LA: “Not at all. I think people like to project shame. That’s what has happened a lot to me over the past 10 years. I don’t mind people saying You look like shit in photos — that’s their opinion, whatever. But when people say ‘Lily Allen suffers embarrassing wardrobe malfunction,’ it’s like, the only person who can tell you whether that was embarrassing or not is me, and I’m not embarrassed. It really irritates me when people assume your emotions about something and put it into print. Because those are my feelings. And also, what you’re saying is, like, If this happens to you, you should be ashamed. But it’s like, I literally just walked down the road and my boob fell out — it’s not really a big deal. And if there wasn’t someone there with a long-range camera to capture 90 frames per second, then you wouldn't have seen it either. Like, it’s not real.
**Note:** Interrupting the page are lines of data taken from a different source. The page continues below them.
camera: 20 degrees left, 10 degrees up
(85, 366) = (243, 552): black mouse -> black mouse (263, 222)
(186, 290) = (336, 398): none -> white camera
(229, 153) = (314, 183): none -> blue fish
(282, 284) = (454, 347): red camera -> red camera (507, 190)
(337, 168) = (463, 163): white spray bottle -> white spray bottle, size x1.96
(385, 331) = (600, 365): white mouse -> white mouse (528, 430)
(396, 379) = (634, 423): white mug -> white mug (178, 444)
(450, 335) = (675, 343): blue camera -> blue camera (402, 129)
“That’s another thing about No Shame: I’ll tell you when I’m ashamed about something. And I’m a pretty honest person. I’m quite good at telling people how I feel.”
Photographed by Bella Howard.
How do you expect people to relate to this album?
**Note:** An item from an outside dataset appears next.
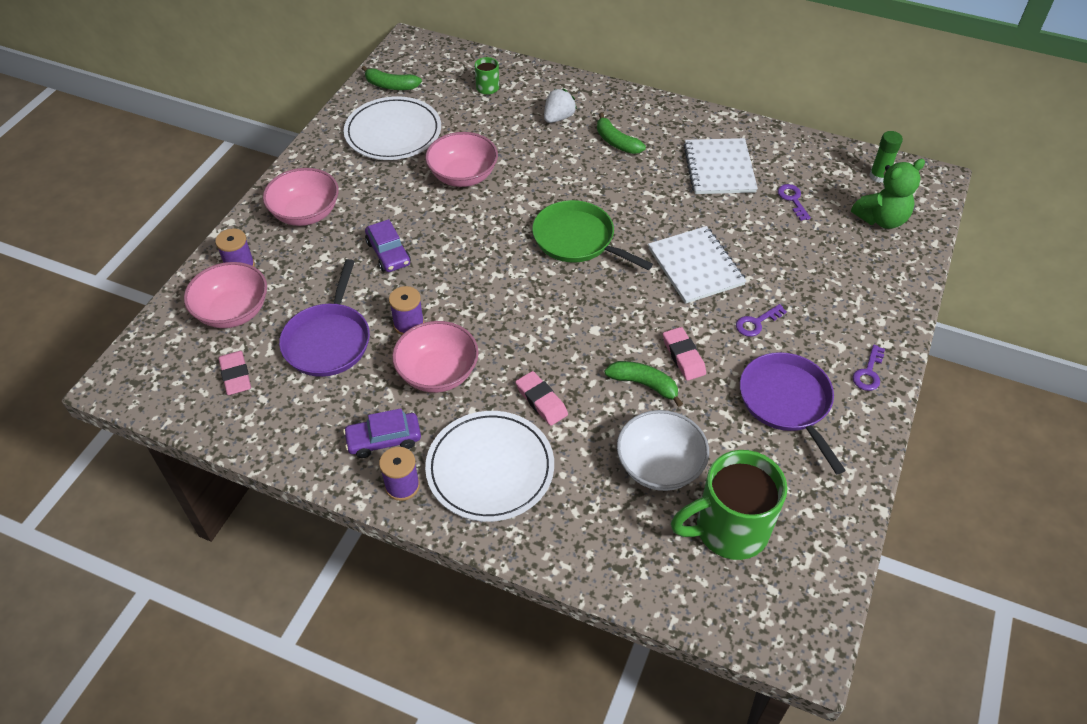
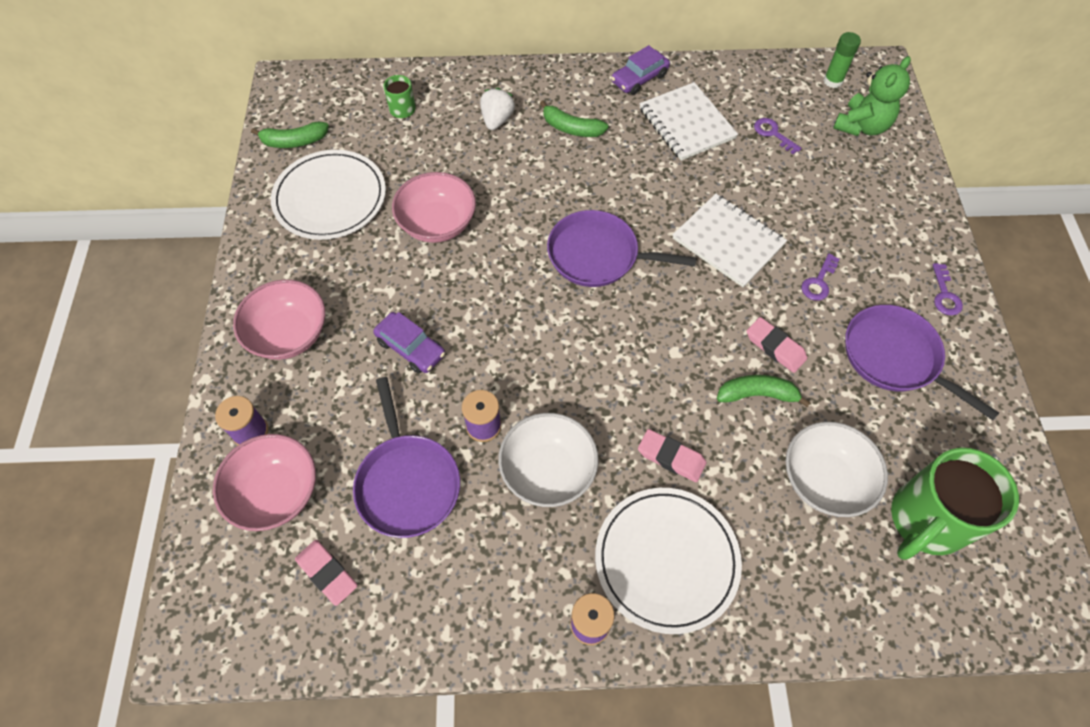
camera: 25 degrees left, 10 degrees up
(384, 440) = (538, 577): purple car -> purple car (639, 78)
(438, 373) = (548, 471): pink bowl -> white bowl
(577, 239) = (597, 255): green pan -> purple pan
LA: “I’m not expecting anything. I think the digital world that we created for ourselves, as much as people like to think we’re being outward and honest, we’re really not. We’re broadcasting a version of ourselves that we want other people to believe is real. But in a propaganda sense, we’ve become conservative, our generation. That whole “no bad energy in 2018” and “living your best life” and all of this stuff, it’s just like — what the fuck? That’s not us. That’s not empathetic. That’s not helping anybody. How are people supposed to feel like they can go and ask people for help if there’s no bad energy? It’s dangerous.
“The media has always had a love-hate relationship with me because I do talk about those things and there is no filter. But I think the reason they hate that so much is because they feel threatened by it. The only way you work through stuff is by talking. Nothing has ever been solved by shutting down and hiding stuff, or burying things like that. It doesn’t work. We should just stop, because there’s a lot of really fucked up shit going on.”